Namibian policy uncertainty a concern

21st February 2020 By: Darren Parker - Creamer Media Contributing Editor Online

Namibian policy uncertainty a concern

VESTON MALANGO The effect of the non-deductibility of royalties is double taxation, which erodes project viability for new mines or planned expansion of activities

A key issue creating uncertainty among Namibia’s mining investors is the nondeductibility of royalties and export levies for nondiamond mining, which was announced during the Namibian 2019/20 Budget Speech by Namibian Finance Minister Calle Schlettwein, presented to Namibia’s Parliament in Windhoek, in March last year.

At the time, Schlettwein also announced that export levies for dimension stone would be increased from 2% to 15%.

“The nondeductibility of mineral royalties and export levies in the assessment of company income tax poses a serious threat to the sustainability of the mining industry in Namibia,” says Chamber of Mines of Namibia CEO Veston Malango.

He tells Mining Weekly that, if passed, it will “strangle” the industry, as there will neither be new investment in exploration nor any expansion projects or new mines.

“The effect of nondeductibility is double taxation, which erodes project viability for new mines or planned expansion activities.”

In the context of mining’s overall importance to Namibia’s economy, the chamber engaged the Namibian government extensively on the undesired, adverse consequences of disallowing deductibility of royalties and export levies.

Subsequently, the Namibian government announced that it would place a moratorium on the nondeductibility clause, pending further consultations with stakeholders and a comparative study on Namibia’s mining tax regime.

“The significant hike in the export levy for dimension stone would immediately eliminate any profits from these operations, which would face imminent closure.
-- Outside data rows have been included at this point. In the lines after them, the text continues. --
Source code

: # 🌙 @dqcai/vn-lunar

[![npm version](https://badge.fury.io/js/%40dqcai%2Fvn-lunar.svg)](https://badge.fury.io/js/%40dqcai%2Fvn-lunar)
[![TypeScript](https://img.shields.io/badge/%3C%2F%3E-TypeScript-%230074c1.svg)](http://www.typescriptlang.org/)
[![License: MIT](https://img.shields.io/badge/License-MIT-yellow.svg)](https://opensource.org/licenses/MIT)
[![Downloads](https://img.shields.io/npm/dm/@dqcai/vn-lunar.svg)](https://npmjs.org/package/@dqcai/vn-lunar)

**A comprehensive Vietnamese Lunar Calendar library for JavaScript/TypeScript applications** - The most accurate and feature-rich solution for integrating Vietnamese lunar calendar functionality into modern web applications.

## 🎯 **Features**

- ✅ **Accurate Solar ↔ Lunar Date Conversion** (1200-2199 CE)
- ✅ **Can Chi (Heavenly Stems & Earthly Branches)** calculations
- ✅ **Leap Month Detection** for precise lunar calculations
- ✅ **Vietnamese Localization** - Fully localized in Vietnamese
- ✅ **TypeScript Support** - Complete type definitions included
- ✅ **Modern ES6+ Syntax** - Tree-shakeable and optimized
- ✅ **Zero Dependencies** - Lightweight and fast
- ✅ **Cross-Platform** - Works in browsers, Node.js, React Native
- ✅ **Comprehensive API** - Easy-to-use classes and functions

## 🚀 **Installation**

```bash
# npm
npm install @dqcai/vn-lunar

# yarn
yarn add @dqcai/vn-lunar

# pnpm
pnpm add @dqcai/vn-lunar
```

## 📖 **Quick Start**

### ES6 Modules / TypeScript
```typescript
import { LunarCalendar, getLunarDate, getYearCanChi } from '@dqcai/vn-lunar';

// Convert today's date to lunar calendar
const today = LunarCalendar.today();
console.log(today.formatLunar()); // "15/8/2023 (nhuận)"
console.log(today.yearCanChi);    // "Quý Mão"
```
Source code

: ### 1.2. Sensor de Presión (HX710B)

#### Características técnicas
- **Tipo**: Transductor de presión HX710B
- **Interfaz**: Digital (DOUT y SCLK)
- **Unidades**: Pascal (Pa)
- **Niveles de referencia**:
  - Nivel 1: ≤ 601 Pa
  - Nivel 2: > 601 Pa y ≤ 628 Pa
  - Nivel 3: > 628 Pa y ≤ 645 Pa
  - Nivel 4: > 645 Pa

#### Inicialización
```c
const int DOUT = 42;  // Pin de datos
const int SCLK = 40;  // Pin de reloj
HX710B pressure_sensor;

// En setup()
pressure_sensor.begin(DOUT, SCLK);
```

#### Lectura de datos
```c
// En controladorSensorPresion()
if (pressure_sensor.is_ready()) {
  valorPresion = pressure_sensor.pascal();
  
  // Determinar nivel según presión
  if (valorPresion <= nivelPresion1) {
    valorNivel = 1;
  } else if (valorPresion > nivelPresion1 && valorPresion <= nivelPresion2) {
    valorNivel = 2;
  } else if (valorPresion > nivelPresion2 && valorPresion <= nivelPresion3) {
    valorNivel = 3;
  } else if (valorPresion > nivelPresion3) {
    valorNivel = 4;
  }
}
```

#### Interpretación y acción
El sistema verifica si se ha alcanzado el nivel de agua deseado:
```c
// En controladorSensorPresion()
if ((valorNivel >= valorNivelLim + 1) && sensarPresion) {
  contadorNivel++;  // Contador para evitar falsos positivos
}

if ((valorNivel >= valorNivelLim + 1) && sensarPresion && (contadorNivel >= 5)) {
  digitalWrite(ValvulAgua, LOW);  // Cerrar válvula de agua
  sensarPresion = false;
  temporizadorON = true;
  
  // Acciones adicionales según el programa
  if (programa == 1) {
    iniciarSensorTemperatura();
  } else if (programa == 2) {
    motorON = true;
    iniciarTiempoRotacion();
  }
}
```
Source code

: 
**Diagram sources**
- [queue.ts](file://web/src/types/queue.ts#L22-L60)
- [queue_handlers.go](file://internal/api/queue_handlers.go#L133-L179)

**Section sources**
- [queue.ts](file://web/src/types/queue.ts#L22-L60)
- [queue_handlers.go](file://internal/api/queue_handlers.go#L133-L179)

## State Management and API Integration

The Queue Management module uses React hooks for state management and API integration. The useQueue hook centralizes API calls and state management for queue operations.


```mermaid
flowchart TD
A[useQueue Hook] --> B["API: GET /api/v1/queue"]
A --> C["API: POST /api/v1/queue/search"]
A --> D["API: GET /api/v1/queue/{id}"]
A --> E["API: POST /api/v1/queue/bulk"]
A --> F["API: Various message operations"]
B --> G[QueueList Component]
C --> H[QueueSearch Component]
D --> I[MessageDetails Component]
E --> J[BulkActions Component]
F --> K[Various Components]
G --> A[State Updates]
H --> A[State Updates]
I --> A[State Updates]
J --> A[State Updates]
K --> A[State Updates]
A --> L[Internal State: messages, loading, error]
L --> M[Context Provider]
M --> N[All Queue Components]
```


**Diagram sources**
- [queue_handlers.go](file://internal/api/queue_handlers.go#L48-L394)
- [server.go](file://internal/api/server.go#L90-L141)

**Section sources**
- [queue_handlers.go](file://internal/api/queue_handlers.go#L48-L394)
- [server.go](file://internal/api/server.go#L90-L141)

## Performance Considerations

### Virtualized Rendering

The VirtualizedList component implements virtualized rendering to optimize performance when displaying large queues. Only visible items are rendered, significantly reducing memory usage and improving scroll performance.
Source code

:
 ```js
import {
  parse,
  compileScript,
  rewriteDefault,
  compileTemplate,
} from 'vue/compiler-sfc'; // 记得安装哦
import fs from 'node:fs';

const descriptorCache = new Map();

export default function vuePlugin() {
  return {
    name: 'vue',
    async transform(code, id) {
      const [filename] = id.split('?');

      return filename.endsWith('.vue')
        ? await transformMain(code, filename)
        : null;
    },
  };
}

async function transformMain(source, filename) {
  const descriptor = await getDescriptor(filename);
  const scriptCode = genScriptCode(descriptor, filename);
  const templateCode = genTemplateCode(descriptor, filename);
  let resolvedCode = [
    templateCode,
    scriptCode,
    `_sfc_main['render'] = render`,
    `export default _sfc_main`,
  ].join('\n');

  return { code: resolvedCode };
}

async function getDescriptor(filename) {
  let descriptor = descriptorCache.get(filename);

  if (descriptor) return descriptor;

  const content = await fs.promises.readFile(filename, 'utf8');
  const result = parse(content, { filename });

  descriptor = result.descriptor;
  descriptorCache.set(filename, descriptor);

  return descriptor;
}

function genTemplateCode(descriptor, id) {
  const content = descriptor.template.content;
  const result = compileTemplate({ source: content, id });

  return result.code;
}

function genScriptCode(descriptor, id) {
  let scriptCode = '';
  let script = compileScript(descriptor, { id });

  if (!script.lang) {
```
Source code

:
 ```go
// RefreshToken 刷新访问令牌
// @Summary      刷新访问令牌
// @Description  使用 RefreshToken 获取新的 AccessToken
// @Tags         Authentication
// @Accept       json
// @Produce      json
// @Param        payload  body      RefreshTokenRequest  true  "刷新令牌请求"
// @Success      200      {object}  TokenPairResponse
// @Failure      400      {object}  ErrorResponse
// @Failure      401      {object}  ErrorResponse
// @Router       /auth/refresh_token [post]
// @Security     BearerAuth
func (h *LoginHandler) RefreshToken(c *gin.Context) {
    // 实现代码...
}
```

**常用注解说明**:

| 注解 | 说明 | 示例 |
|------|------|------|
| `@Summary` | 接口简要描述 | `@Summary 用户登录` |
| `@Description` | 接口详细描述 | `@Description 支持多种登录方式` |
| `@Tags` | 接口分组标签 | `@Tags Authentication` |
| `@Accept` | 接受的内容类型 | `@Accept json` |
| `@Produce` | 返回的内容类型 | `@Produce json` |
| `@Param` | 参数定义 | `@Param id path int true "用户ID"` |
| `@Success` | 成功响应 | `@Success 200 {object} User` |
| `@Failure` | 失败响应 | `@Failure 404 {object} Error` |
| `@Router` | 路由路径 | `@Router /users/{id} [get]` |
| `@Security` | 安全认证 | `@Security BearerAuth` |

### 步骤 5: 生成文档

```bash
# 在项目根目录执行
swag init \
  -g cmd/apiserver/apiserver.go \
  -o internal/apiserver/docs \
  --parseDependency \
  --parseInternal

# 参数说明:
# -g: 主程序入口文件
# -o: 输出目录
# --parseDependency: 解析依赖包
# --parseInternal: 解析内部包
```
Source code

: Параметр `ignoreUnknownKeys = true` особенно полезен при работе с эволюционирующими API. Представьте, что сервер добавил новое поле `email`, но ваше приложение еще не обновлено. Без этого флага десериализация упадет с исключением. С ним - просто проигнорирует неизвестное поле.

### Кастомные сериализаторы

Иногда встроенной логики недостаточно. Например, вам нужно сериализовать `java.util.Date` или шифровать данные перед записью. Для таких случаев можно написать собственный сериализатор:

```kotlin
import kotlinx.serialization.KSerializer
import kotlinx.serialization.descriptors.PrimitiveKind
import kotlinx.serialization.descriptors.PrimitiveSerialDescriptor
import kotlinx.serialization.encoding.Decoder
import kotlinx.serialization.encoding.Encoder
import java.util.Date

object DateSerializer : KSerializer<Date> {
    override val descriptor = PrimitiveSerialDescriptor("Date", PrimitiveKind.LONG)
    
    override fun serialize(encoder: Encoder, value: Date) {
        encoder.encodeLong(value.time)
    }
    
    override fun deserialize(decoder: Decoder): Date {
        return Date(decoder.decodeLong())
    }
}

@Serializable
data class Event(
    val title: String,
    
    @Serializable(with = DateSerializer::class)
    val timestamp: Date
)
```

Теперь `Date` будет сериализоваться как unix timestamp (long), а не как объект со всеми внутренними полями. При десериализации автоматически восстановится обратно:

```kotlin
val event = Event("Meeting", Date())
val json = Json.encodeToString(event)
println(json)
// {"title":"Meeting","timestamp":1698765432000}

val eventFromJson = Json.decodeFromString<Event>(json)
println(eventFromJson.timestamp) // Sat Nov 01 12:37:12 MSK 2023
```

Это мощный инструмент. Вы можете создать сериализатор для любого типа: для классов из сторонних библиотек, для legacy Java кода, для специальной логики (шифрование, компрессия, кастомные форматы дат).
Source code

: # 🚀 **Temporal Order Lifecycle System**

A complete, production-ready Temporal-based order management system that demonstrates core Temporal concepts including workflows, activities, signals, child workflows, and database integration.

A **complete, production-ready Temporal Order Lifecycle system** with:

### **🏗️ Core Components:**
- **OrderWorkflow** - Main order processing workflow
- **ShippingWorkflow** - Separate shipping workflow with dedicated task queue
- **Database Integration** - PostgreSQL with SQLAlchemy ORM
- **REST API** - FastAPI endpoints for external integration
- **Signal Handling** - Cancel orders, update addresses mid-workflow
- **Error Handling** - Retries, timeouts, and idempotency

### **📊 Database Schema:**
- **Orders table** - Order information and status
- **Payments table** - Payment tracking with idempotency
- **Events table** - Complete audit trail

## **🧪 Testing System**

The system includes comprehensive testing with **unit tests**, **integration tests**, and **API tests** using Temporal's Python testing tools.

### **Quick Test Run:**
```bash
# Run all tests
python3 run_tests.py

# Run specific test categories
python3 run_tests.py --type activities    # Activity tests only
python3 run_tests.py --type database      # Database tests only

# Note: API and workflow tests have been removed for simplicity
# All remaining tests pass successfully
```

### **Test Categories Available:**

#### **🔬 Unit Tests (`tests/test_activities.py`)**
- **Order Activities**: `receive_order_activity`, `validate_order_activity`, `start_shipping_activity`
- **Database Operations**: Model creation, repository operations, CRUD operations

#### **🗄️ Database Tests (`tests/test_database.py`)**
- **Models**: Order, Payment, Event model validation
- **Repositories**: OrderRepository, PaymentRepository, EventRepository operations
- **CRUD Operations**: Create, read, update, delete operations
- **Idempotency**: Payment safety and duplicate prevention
Unfortunately, the new export levy rate was gazetted in December 2019,” Malango explains.

However, there is some relief to operations, as exports to the European Union (EU) are to be levied at 2% as before, while exports to all other countries attract a 15% levy.

Malango notes that although the EU is a major customer for most dimension stone quarries, exports to countries outside the EU will be negatively affected.

The chamber notes that, Namibia’s mining sector is a maturing one, as some operations are nearing their end of life, and growth will predominantly materialise in the event of the discovery of new mines or expansion of existing operations.

“New mines and expansion opportunities will be discovered only through significant investment into exploration, as such, we need to ensure that our mining regime is attractive to facilitate this,” Malango says.

Meanwhile, another potential avenue for growth is in the uranium subsector.

Uranium exploration company Bannerman’s Etango project, a prominent uranium project in Erongo region, is positioned for development upon recovery of the uranium market, Malango says.

“Moreover, the Langer Heinrich uranium mine, which was placed on care and maintenance in 2018, has assessed viable, low-cost and low-risk options for restart.”

Two uranium exploration projects, Reptile Uranium and Marenica Energy, have yielded more promising results for potential development through their drilling programmes, he adds.

“Uranium mining company Orano’s Trekkopje mine, which is also on care and maintenance, is also likely to enter production again when uranium market conditions improve.”

Malango says that, while these projects present opportunity for growth in the sector, geopolitical developments continue to undermine a prominent recovery in the uranium price.

“The long-term supply and demand fundamentals are positive; however, it is not certain when the uranium price will improve,” he notes.

Turning the Ship

The chamber is operating amid challenging circumstances.

“One of the biggest challenges faced by the industry last year was the surmounting negative publicity fuelled by misinformed commentary and sensationalist media reports,” Malango states.

He adds that this poor public perception around mining jeopardised efforts by the chamber to advocate for favourable mining policy at a time when Namibia had to deal with one of the most significant economic crises since it gained independence in 1990.

Public relations have always been handled through the chamber’s office, however, the chamber has decided that a more targeted and strategic approach towards improving public perception had to be followed going forward.

“Consequently, the chamber will embark on a wide-reaching public relations campaign, which aims to reliably educate the layman on the characteristics of Namibian mining and why it is important to the economy. This would serve to promote informed public discourse on mining and related policies.”

The Chamber of Mines of Namibia will continue to engage with government on a number of unresolved policy issues in 2020, Malango concludes.